The ask is staged. The $10,000 minimum rents the GPU hours to run the held-out sweep to completion and post the pass rate here, flattering or not. $25,000 buys a workstation around an RTX PRO 6000, so the hundreds of small iterations the dev loop needs cost electricity instead of rented money, because metering is what kills the back-and-forth real design takes; I cover the power, storage, and electrical work myself. $100,000 funds the capacity for the cluster-scale model the engine needed, owned instead of rented, plus hosting so a workshop or another lab can reach the checker through a browser. Renting that node runs about $140,000 a year; this buys it once.

Who is on your team? What's your track record on similar projects?

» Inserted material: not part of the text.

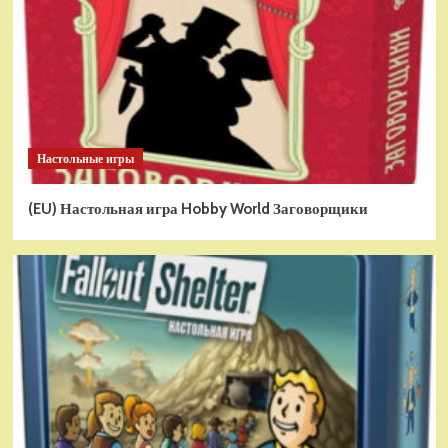
Настольные игры
(EU) Настольная игра Hobby World Заговорщики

Solo project. Most relevant is Axiom, a study app around a language model I fine-tuned to turn a student's notes into flashcards: live at axiomchat.app and on the iOS App Store, around 400 monthly users, built to run on one CPU core and two gigabytes of memory so it stays free. Axiom taught me both halves this needs: how to fine-tune a model to do a job well, and exactly how convincing a model stays right up until it's confidently wrong. Before that: a tennis-court occupancy sensor on small wireless boards, then self-hosted vision models tracking the ball and a player's posture from a phone mount I designed and 3D-printed. The last few months went into the work this application describes: building the checker, and getting a model to design the 44-piece engine through it on rented compute.

What are the most likely causes and outcomes if this project fails?

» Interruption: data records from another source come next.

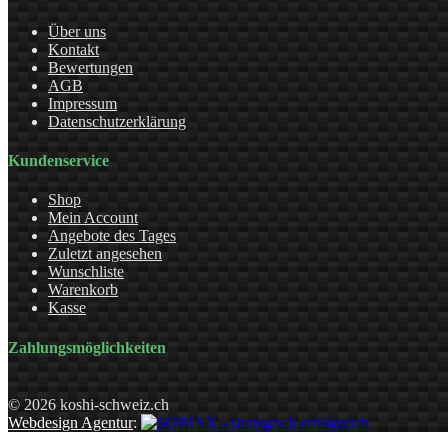
Über uns
Kontakt
Bewertungen
AGB
Impressum
Datenschutzerklärung
Kundenservice
Shop
Mein Account
Angebote des Tages
Zuletzt angesehen
Wunschliste
Warenkorb
Kasse
Zahlungsmöglichkeiten
© 2026 koshi-schweiz.ch
Webdesign Agentur
:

The most likely one is just that the hard version is hard. The engine is one machine a model got right through the loop; making that reliable, on machines it has never seen, could land slower or shakier than a single success makes it look. If so, the proven half still ships: real solver checks instead of the model's own say-so, for whatever range it covers.

The riskier failures are the ones I'm asking to measure. Whether the checking generalizes past the cases I built: the held-out exam tests exactly that, has no number yet, and I won't invent one. Whether the gate only catches what I thought to wire a verifier for: the gimbal carries five UNCHECKED flags because I knew to name them; nothing catches an unanticipated sixth. The sharpest one shows up once a model trains against the gate instead of being prompted at it: does it converge on brackets that genuinely hold, or on exploits in whatever the verifier doesn't check? That's specification gaming on cheap, deterministic ground truth, and it's the first thing to instrument once training starts.

Worth saying though: even the bad outcomes leave something. Every run pairs a design with a real pass-or-fail verdict against actual physics. The floor isn't zero: the gate already blocked an export over an unverifiable claim I deliberately planted, and it stays blocked until I sign off. Whatever happens, this never reports a check it didn't run as passed.

How much money have you raised in the last 12 months, and from where?

Zero dollars in the last 12 months. Entirely self-funded: about a hundred dollars on rented compute. No grants, no investment.